Records from a collection ▸
Segment Open

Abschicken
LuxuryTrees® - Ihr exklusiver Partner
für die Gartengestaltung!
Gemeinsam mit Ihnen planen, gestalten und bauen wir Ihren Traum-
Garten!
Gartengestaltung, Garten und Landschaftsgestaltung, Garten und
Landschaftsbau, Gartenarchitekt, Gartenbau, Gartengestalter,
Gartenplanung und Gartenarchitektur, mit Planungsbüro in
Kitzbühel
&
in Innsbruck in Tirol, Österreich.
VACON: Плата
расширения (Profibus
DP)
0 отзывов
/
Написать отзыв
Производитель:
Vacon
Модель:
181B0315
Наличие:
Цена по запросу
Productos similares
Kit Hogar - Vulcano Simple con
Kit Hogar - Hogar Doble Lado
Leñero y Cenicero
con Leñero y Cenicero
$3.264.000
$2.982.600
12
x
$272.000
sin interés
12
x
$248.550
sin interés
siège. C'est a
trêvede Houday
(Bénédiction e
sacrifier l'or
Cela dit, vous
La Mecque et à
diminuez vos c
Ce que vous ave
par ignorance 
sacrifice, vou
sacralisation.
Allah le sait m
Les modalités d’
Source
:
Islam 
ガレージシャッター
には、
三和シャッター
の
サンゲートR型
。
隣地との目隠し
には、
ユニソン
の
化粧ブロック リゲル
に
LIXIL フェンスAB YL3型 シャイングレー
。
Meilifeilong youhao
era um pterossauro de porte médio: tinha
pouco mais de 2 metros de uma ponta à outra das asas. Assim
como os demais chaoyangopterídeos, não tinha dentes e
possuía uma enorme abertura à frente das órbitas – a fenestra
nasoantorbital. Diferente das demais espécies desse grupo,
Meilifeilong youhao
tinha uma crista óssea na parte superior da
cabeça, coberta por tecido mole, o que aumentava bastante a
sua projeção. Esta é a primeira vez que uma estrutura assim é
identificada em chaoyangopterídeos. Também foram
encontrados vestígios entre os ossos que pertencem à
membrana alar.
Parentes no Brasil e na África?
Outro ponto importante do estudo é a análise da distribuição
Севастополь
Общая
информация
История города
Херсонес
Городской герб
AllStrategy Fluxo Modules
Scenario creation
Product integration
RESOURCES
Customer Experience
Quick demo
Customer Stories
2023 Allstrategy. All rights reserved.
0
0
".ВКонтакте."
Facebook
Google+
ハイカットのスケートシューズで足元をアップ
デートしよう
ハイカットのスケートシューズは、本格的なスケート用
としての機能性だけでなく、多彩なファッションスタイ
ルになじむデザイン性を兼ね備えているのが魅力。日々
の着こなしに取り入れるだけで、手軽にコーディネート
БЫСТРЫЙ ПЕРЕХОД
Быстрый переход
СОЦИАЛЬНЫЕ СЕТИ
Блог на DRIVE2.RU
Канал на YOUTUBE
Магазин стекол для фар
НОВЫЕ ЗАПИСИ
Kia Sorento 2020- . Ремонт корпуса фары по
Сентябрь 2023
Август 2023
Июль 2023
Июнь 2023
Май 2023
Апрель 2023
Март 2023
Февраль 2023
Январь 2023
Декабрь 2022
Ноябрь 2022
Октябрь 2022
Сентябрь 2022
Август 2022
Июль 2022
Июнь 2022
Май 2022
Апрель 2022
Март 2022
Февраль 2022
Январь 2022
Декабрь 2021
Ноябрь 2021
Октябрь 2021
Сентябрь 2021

Segment Closed

REQUIRED WORK ▸
Among the lines above, find those holding "Сентябрь" and copy each one.

WRITTEN SOLUTION ▸
Сентябрь 2023
Сентябрь 2022
Сентябрь 2021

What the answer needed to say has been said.